## SUPPLIED DATA
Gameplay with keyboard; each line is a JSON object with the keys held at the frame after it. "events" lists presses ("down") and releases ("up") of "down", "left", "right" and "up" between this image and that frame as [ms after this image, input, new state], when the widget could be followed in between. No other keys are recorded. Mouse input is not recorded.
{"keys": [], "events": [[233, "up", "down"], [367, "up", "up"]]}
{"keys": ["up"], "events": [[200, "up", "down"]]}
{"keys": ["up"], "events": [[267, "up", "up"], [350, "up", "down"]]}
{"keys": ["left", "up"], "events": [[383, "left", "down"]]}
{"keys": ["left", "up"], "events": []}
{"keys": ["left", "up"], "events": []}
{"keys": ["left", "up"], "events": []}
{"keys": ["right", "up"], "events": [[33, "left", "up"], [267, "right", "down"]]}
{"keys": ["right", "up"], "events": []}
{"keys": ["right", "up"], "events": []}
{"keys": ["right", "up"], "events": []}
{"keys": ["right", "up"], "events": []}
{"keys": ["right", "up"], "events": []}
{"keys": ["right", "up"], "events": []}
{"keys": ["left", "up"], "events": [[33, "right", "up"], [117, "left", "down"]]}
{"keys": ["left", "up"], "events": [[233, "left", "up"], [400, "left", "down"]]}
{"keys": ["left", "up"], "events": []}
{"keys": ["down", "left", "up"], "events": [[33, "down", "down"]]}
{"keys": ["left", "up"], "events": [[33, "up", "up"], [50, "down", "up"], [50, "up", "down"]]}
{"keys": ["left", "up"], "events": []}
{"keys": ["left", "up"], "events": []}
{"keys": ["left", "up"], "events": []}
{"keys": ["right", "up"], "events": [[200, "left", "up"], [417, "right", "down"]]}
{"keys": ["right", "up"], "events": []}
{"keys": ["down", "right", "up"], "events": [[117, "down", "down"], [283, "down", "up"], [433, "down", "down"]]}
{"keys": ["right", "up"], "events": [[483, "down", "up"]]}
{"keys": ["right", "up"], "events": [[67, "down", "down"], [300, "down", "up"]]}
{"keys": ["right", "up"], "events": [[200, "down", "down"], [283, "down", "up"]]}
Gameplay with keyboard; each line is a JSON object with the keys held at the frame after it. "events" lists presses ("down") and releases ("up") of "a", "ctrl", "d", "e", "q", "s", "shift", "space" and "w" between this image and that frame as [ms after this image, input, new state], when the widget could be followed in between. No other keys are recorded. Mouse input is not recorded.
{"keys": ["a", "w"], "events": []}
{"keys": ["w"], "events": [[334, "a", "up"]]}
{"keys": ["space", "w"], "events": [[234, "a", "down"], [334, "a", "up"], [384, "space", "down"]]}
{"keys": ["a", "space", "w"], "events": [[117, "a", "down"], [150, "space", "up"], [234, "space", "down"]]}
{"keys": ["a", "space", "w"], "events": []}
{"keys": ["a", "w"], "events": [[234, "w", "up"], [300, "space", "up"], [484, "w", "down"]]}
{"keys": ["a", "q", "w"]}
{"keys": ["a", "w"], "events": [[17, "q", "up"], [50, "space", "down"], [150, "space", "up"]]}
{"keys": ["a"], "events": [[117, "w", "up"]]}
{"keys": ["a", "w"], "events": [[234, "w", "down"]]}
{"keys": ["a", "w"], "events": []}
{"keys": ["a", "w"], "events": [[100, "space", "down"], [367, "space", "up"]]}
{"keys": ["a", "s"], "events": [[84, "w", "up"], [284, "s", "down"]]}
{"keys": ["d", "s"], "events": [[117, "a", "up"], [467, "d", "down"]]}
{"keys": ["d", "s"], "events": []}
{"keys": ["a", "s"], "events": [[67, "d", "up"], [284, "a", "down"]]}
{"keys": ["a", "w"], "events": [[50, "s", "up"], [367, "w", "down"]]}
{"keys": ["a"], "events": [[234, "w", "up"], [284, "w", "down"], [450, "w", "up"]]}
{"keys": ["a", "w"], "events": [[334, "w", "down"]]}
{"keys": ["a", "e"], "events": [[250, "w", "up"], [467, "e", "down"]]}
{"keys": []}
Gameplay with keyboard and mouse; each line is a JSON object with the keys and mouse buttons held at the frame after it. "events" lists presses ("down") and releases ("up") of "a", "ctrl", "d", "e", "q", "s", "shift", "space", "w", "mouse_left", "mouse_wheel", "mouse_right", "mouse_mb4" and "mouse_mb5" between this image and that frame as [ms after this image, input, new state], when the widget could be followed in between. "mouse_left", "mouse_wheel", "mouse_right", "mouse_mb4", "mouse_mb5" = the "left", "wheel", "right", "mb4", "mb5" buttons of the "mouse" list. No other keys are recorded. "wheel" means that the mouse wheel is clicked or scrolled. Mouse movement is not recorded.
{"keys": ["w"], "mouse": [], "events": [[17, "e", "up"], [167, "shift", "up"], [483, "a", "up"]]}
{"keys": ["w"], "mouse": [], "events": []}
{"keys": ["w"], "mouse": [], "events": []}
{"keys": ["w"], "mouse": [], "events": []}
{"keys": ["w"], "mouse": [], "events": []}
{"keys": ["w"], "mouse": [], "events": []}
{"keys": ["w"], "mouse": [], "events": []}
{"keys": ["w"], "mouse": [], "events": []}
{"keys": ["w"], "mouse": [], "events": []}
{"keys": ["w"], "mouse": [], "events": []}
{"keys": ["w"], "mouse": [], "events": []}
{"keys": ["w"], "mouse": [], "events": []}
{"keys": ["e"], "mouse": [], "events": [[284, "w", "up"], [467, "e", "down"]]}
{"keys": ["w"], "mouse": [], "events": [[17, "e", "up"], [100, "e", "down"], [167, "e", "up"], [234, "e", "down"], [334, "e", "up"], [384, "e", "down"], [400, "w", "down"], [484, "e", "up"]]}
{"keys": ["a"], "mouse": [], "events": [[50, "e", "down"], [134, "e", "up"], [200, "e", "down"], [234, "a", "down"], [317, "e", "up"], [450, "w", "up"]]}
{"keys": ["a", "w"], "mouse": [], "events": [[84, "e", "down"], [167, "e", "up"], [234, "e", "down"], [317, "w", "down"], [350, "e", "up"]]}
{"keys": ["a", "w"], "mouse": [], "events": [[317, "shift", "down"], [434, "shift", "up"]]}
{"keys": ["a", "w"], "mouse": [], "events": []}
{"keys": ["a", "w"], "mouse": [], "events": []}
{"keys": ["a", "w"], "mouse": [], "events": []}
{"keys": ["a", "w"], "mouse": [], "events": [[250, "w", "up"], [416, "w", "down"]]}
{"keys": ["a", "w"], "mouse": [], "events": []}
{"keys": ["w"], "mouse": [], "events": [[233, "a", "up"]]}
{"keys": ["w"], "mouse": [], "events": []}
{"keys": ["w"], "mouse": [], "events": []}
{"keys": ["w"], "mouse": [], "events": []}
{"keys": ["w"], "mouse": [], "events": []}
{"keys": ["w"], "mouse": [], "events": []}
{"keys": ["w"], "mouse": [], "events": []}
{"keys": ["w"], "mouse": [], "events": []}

## ASSIGNED TASK
Each line in the records that carries "shift" must be copied out.

## OUTPUT FOR THIS EXERCISE
Gameplay with keyboard; each line is a JSON object with the keys held at the frame after it. "events" lists presses ("down") and releases ("up") of "a", "ctrl", "d", "e", "q", "s", "shift", "space" and "w" between this image and that frame as [ms after this image, input, new state], when the widget could be followed in between. No other keys are recorded. Mouse input is not recorded.
Gameplay with keyboard and mouse; each line is a JSON object with the keys and mouse buttons held at the frame after it. "events" lists presses ("down") and releases ("up") of "a", "ctrl", "d", "e", "q", "s", "shift", "space", "w", "mouse_left", "mouse_wheel", "mouse_right", "mouse_mb4" and "mouse_mb5" between this image and that frame as [ms after this image, input, new state], when the widget could be followed in between. "mouse_left", "mouse_wheel", "mouse_right", "mouse_mb4", "mouse_mb5" = the "left", "wheel", "right", "mb4", "mb5" buttons of the "mouse" list. No other keys are recorded. "wheel" means that the mouse wheel is clicked or scrolled. Mouse movement is not recorded.
{"keys": ["w"], "mouse": [], "events": [[17, "e", "up"], [167, "shift", "up"], [483, "a", "up"]]}
{"keys": ["a", "w"], "mouse": [], "events": [[317, "shift", "down"], [434, "shift", "up"]]}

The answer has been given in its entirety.